Household object detections:

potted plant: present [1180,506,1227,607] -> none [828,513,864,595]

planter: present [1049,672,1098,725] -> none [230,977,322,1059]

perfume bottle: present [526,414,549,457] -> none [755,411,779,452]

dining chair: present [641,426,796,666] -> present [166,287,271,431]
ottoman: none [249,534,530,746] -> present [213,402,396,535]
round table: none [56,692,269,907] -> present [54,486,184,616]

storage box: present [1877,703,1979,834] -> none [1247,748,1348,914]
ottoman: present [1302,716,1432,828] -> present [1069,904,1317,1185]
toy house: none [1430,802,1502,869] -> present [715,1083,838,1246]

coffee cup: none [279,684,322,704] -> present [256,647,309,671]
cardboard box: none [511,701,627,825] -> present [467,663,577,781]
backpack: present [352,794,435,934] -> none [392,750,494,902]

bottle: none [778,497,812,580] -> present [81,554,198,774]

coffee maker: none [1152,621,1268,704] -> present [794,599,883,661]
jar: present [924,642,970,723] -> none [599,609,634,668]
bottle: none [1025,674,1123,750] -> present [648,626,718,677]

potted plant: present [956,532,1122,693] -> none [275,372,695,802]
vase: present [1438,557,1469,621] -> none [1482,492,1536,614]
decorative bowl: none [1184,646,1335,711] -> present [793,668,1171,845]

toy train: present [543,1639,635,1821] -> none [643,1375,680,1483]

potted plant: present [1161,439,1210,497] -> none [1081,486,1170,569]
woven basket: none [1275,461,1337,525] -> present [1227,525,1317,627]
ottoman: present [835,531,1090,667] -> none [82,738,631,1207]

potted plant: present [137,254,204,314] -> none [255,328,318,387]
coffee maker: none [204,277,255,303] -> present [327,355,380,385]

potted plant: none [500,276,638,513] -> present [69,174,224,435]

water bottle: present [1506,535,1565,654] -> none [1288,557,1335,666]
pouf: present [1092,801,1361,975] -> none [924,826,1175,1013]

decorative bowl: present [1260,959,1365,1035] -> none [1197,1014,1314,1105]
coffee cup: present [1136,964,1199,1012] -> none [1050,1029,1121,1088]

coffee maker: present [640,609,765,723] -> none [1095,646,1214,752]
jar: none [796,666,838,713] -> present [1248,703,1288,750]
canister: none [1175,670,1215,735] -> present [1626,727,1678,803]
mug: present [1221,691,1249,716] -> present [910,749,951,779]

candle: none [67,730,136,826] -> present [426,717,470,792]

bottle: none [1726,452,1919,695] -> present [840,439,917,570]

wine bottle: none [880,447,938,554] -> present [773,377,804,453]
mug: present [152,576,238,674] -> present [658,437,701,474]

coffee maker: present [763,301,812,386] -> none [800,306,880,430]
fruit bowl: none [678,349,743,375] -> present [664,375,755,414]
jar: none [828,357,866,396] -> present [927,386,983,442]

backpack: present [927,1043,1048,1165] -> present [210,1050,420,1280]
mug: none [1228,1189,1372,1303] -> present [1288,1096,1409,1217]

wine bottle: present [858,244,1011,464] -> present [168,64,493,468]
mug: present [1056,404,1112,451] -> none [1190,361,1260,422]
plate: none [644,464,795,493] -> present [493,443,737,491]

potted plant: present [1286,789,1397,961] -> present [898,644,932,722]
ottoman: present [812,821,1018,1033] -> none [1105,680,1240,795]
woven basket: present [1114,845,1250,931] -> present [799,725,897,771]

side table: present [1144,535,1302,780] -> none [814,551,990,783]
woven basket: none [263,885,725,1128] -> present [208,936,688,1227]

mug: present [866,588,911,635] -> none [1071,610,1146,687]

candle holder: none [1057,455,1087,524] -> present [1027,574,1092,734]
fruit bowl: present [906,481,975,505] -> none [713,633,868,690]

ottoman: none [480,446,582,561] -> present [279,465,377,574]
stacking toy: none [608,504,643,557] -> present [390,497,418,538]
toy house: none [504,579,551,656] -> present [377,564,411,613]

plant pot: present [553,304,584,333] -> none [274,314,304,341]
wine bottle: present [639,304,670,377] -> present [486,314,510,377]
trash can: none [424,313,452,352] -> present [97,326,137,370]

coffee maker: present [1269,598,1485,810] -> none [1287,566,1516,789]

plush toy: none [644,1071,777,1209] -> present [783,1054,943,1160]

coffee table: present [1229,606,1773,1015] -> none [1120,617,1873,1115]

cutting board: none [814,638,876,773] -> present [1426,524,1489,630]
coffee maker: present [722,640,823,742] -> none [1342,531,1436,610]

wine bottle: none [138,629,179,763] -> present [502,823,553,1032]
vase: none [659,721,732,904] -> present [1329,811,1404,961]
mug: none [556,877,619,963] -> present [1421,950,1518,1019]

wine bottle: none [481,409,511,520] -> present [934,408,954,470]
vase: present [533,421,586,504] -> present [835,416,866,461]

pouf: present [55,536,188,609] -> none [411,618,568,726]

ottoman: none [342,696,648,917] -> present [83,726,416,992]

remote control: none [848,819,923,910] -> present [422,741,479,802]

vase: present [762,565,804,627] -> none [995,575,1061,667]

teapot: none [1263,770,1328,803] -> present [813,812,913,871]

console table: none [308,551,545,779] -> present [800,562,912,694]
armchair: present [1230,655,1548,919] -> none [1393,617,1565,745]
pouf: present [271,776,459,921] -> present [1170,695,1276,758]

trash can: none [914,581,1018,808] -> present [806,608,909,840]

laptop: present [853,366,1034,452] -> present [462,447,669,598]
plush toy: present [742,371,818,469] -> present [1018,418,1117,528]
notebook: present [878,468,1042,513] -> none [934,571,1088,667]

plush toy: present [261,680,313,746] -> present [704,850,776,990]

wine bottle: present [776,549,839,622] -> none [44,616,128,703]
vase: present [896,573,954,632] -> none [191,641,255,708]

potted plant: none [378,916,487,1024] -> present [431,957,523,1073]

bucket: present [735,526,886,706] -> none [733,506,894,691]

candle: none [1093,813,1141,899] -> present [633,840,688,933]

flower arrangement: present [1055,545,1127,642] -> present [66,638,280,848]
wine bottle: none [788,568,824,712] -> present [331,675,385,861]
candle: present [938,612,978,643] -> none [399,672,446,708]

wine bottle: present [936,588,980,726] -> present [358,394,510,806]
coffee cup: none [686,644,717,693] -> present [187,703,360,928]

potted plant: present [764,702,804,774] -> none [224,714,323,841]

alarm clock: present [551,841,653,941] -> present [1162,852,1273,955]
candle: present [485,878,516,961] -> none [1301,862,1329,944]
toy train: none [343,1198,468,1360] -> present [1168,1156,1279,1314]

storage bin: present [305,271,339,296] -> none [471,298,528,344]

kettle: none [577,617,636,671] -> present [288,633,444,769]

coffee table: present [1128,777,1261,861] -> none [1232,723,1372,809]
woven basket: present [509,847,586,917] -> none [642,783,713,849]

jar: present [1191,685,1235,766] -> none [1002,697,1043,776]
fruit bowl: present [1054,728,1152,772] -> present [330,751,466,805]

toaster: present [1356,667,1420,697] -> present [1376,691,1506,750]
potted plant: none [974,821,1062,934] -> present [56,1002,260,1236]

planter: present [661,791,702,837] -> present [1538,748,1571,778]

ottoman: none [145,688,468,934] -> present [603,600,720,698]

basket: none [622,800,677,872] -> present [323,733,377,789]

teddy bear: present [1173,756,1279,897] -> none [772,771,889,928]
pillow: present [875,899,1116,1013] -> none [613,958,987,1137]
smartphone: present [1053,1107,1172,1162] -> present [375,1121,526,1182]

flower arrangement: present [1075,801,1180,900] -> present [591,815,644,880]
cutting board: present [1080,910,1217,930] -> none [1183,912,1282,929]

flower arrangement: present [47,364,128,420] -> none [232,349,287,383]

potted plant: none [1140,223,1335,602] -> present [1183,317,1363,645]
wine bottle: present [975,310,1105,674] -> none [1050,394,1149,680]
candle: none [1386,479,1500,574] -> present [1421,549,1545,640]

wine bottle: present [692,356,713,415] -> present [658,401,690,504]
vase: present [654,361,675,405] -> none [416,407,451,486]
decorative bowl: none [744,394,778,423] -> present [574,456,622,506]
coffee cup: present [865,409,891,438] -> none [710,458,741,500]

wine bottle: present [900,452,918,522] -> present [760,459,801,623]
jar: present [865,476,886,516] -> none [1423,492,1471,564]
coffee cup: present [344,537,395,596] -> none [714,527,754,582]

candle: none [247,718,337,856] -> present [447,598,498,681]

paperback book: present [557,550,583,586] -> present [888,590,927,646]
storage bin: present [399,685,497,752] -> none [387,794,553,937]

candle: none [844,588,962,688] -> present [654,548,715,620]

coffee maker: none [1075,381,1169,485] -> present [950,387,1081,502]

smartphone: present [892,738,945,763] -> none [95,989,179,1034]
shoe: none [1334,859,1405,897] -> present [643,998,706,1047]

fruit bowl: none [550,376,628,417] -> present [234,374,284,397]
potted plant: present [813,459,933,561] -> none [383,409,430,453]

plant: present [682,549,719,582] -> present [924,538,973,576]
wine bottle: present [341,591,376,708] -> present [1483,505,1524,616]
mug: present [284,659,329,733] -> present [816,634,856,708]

» **TASK**: After locating the line that contains "coffee maker: none [1152,621,1268,704]", please copy exactly every line from the start of the records through it, and nothing else.

» **RESPONSE AREA**:
potted plant: present [1180,506,1227,607] -> none [828,513,864,595]

planter: present [1049,672,1098,725] -> none [230,977,322,1059]

perfume bottle: present [526,414,549,457] -> none [755,411,779,452]

dining chair: present [641,426,796,666] -> present [166,287,271,431]
ottoman: none [249,534,530,746] -> present [213,402,396,535]
round table: none [56,692,269,907] -> present [54,486,184,616]

storage box: present [1877,703,1979,834] -> none [1247,748,1348,914]
ottoman: present [1302,716,1432,828] -> present [1069,904,1317,1185]
toy house: none [1430,802,1502,869] -> present [715,1083,838,1246]

coffee cup: none [279,684,322,704] -> present [256,647,309,671]
cardboard box: none [511,701,627,825] -> present [467,663,577,781]
backpack: present [352,794,435,934] -> none [392,750,494,902]

bottle: none [778,497,812,580] -> present [81,554,198,774]

coffee maker: none [1152,621,1268,704] -> present [794,599,883,661]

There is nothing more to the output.